Harry wsunął nos w jej włosy i sam przymknął powieki, nasłuchując, czy z pokoju Josie nie dochodzą żadne dźwięki świadczące o tym, że mała się przebudziła. Annie usnęła w jego ramionach natychmiastowo - oddychała głęboko i równo, co znaczyło, że jej organizm w końcu przyjął czas dany mu na regenerację po zeszłej nocy.

W okolicy jedenastej wieczorem Styles wysunął się powoli z objęć Annie i zaszedł do pokoju Jo, żeby upewnić się, że mała na pewno nadal śpi. Dziewczynka oddychała spokojnie, więc wycofał się bezszelestnie z powrotem do łóżka, niedowierzając, że Josie śpi ponownie tyle czasu ciągiem. Położył się z powrotem, skradł Annie całusa z czoła, nakrywając ją dokładniej kocem i sięgnął po swój telefon. Odblokował go i uśmiechnął się cwaniacko sam do siebie, gdy zobaczył spam od Gemmy i od mamy w reakcji na zdjęcie, które im wysłał, gdy byli z Annie na spacerze z małą. Zatrzymał się wzrokiem na ostatniej wiadomości od siostry i zachichotał.

Gemma:

Założyłam się z moim Mlynowskim o pięć stów, że skończycie przed ołtarzem. Nie zawiedź mnie, brat. Jest śliczna!

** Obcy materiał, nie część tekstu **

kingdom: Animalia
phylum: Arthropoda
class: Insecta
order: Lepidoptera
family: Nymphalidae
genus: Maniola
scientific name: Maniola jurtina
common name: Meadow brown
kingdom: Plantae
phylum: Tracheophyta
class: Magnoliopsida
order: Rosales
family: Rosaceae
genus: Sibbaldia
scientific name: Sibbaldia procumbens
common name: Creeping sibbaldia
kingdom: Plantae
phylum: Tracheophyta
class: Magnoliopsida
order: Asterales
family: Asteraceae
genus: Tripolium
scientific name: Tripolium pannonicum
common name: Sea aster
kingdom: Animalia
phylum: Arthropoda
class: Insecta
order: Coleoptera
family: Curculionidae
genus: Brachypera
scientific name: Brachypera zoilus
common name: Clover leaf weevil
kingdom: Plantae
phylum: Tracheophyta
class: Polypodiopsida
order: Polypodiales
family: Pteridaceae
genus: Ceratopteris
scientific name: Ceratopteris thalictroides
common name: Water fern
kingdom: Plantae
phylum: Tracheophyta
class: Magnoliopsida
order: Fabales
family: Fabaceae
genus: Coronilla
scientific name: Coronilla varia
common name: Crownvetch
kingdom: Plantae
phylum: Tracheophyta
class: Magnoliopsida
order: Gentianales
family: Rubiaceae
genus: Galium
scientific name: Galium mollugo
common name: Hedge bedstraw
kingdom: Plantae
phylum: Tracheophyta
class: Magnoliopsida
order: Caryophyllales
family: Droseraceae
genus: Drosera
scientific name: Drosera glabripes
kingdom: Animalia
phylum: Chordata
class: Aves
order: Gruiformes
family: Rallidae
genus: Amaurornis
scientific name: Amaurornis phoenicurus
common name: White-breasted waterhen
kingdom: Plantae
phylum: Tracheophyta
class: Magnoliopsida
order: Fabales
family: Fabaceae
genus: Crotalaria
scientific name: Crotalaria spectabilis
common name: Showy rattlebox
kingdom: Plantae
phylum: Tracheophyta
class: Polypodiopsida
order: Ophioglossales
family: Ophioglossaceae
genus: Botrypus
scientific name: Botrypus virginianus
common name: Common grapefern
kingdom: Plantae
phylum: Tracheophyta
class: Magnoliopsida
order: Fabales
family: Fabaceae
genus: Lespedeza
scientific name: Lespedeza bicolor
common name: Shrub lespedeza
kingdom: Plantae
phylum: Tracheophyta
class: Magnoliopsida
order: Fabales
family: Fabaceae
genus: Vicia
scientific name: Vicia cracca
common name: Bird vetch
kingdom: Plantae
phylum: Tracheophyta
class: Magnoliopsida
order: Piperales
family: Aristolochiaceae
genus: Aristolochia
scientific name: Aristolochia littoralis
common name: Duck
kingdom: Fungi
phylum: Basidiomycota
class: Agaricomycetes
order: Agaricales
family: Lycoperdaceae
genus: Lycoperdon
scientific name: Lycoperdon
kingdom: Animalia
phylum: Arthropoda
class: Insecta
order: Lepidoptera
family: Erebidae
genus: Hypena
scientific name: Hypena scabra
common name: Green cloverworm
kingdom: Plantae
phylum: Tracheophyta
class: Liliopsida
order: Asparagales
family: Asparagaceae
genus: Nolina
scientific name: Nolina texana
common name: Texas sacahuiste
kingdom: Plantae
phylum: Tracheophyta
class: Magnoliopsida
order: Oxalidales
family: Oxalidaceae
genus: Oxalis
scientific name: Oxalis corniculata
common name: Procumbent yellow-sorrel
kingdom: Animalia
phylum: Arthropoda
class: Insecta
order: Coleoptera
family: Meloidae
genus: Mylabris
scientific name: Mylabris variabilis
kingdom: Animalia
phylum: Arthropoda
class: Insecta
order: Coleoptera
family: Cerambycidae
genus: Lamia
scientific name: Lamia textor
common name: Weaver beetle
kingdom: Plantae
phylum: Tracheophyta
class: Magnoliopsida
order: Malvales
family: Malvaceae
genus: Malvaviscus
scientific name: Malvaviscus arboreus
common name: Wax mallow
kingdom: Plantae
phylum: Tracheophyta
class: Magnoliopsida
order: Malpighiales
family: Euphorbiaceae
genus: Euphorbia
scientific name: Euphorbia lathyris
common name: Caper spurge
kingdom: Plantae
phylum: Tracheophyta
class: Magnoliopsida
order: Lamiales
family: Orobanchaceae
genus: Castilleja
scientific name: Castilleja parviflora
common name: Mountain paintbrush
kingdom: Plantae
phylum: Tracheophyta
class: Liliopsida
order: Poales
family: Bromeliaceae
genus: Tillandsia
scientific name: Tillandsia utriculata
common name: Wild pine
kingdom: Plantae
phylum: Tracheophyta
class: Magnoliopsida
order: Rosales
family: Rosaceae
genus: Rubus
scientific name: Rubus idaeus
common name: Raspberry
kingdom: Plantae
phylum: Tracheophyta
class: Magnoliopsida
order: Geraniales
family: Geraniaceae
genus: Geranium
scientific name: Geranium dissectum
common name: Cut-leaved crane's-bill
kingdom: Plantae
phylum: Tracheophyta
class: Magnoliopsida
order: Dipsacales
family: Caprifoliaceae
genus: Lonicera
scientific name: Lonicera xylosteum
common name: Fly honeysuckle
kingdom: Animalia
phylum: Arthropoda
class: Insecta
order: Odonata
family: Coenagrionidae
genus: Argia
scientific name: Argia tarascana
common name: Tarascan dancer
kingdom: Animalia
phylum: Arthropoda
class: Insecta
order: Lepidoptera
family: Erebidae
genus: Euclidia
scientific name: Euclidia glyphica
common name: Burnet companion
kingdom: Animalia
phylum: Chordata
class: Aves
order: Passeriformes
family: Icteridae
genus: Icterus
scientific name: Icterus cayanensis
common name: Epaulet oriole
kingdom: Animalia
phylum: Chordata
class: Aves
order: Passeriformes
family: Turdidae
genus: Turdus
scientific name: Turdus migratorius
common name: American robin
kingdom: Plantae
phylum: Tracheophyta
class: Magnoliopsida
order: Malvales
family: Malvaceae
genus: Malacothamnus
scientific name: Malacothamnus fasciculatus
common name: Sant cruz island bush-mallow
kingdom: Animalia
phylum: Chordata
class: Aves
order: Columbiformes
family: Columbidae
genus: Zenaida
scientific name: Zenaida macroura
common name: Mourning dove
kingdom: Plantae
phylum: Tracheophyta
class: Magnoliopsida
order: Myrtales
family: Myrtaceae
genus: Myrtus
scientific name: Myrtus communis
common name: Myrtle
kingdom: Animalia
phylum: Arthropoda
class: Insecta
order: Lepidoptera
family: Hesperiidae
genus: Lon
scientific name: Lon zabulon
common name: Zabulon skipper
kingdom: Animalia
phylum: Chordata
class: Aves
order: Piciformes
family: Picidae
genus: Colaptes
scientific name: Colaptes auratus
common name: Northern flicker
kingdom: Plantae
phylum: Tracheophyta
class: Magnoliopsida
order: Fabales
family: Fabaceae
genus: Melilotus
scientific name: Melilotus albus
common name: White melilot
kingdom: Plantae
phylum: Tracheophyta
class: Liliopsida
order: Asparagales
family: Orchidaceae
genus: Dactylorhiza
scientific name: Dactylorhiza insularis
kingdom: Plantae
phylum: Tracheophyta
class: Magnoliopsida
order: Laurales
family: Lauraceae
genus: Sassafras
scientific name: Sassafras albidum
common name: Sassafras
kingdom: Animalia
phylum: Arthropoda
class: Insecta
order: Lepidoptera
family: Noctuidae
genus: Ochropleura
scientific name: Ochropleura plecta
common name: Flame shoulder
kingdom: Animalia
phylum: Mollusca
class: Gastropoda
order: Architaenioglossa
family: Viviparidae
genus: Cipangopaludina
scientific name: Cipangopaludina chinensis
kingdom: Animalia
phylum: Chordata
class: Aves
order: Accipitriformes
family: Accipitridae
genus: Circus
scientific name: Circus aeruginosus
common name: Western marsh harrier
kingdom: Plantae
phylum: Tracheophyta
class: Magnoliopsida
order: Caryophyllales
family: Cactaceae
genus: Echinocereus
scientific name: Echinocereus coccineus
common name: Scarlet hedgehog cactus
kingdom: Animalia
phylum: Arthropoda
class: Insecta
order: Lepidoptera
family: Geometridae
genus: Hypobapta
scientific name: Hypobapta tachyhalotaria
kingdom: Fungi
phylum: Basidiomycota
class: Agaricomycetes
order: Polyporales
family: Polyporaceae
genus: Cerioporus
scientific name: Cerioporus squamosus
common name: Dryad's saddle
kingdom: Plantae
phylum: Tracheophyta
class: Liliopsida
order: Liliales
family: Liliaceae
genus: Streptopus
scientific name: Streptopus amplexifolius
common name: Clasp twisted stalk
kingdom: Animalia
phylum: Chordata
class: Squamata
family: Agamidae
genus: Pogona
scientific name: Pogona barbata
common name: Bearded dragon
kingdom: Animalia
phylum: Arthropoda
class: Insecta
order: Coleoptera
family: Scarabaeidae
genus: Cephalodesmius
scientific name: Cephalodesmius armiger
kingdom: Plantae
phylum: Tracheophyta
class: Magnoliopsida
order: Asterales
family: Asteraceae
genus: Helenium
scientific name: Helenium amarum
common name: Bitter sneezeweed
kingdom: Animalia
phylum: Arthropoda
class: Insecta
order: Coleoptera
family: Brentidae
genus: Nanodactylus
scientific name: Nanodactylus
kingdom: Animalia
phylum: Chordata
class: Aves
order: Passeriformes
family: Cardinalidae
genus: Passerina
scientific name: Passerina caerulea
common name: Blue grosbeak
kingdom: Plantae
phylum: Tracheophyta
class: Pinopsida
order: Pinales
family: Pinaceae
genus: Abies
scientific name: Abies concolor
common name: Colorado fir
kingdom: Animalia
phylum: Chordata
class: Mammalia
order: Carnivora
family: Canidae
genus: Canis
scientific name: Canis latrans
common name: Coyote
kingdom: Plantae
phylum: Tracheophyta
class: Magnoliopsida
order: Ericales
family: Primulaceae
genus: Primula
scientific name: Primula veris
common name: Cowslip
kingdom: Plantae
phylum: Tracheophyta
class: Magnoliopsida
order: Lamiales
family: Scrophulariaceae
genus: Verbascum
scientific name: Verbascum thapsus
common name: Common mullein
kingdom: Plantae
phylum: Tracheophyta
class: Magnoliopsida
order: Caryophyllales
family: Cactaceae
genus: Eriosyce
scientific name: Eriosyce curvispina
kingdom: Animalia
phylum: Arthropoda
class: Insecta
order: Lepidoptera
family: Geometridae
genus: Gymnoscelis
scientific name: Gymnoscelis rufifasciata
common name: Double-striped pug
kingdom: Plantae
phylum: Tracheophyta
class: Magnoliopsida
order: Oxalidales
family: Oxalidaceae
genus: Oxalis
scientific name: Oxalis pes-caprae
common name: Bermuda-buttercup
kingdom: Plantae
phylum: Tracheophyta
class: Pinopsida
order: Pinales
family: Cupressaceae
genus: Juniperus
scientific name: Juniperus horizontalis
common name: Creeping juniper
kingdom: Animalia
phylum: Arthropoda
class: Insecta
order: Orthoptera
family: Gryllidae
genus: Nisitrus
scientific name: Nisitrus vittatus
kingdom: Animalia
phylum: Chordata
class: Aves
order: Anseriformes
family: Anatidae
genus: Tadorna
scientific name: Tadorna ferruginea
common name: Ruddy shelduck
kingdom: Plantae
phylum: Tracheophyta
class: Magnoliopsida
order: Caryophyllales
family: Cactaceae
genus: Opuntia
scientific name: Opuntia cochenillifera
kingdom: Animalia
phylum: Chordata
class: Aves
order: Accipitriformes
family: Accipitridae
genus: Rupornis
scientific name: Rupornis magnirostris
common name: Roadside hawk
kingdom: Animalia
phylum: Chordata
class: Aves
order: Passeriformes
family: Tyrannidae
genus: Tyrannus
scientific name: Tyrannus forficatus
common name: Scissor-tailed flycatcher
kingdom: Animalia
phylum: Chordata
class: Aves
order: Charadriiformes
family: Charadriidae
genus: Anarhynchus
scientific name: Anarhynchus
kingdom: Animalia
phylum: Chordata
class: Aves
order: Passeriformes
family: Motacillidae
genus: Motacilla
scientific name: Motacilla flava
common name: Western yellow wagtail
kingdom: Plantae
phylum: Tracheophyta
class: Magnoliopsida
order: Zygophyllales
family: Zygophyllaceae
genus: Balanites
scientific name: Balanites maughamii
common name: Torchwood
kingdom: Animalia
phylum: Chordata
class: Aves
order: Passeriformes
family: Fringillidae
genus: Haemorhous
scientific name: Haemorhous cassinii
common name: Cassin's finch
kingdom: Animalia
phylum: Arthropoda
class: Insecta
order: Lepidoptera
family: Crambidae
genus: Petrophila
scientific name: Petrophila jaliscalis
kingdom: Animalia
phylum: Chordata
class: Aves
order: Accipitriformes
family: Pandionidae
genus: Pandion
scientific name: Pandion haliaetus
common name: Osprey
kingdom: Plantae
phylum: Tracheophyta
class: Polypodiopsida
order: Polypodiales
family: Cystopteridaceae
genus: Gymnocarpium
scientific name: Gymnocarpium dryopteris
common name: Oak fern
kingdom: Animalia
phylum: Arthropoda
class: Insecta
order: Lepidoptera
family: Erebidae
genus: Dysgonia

Zacisnął wargi, kręcąc głową z niedowierzaniem. Odłożył na bok telefon, zgasił lampkę i przytulił się do Annie, cały czas nasłuchując, czy Josie się nie obudziła. Błądził dłonią po głowie śpiącej dziewczyny obok, głaszcząc ją po włosach.

Czy Gemma mogła mieć rację?

Uciekł myślami w różne strony, stwierdzając, że boi się wyciągać tak bardzo pochopne wnioski w swojej głowie, na ten moment. Chciał najpierw dopiąć prawnie rozwód z Tomlinsonem, o którym - przy Annie - zapominał. Chciał ją poznawać bardziej i bardziej. Chciał ją porwać na drugą stronę kuli ziemskiej. Chciał dać jej cały świat, wiedząc, że nie przyjęłaby go od niego, bo wystarczyłby jej on sam.

Jedno wiedział.

Nie planował tego, że w Miami zakocha się jak szczeniak.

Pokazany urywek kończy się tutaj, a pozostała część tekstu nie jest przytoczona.